Manipuri performer /teacher Bimbavati Devi used the wisdom to be found in Gitopadesham where Krishna tells Arjuna that whenever evil besets the world, he comes to redeem mankind. Her choreographic work 'Purna Purushottam' is a celebration of Vishnu in the form of Narasimha when he redeems mankind by annihilating the evil Hiranyakashipu. Artistes of Manipuri Nartanalaya and Bimbavati Devi herself enacted this scene so dramatically that the audience sided with Narasimha avatar and came back to the real world only after the demon king Hiranyakashipu's stomach was ripped open by the Narasimha avatar of Sri Krishna.

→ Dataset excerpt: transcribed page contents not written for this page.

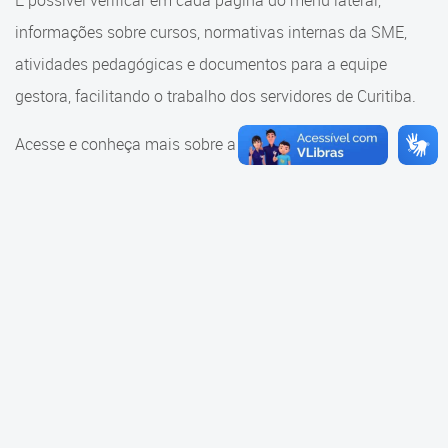
É possível verificar em cada página do menu lateral,
Cadastramento Escolar
informações sobre cursos, normativas internas da SME,
Consulta ao acervo
Cadastro Online
atividades pedagógicas e documentos para a equipe
Educação e Cultura
gestora, facilitando o trabalho dos servidores de Curitiba.
Portal ICS Instituto Curitiba de
Saúde
Faróis do Saber e Inovação
Acesse e conheça mais sobre a SME.
Portal Aprendere
Linhas do Conhecimento
Portal do Servidor
Materiais e referenciais
Coordenadoria de Educação
Infantil
Cadernos Pedagógicos
Parâmetros de Qualidade
Currículo da Educação
Infantil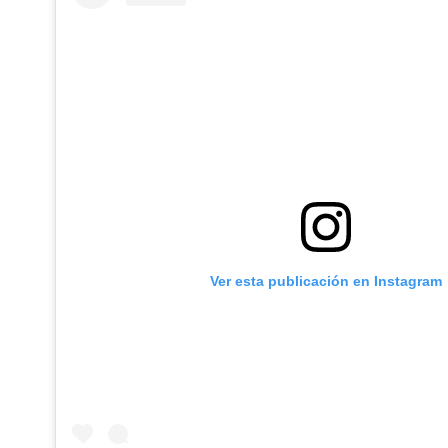
Ver esta publicación en Instagram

Powerful dance moments were created with tandava style and the martial arts of Manipur by a set of stage worthy performers who touched the hearts of dance lovers present.
Bimbavati Devi and group
The grand finale was by five high powered male dancers, the disciples of Ashimbandhu Bhattacharjee in the concept of Fire written in the latter half of 8th century by the Greek poet Hesiod. Prometheus had sneaked into the forbidden domains of the gods to steal fire -a symbol of power for mortals - for which he was punished to lead a life of torment which he bore with fortitude. Power which is an attribute of god came to be possessed by human beings. A powerful and unusual theme of the past was dealt with maturity by the experienced Kathaka. The performers Sandip Sarkar, Ayan Banerjee, Avik Chaki, Sourav Roy, Subrata Pandit and Ashimbandhu Bhattacharjee ushered in an aura of mysticism, pirouetting endlessly like dervishes while through their tatkar they brought out their meditative spirit. Music composition of Sunando Mukherjee and light designer Dinesh Poddar proved their importance in the production of a dramatic story communicated with Úlan.
Tapati Chowdurie trained under Guru Gopinath in Madras and was briefly with International Centre for Kathakali in New Delhi. Presently, she is a freelance writer on the performing arts.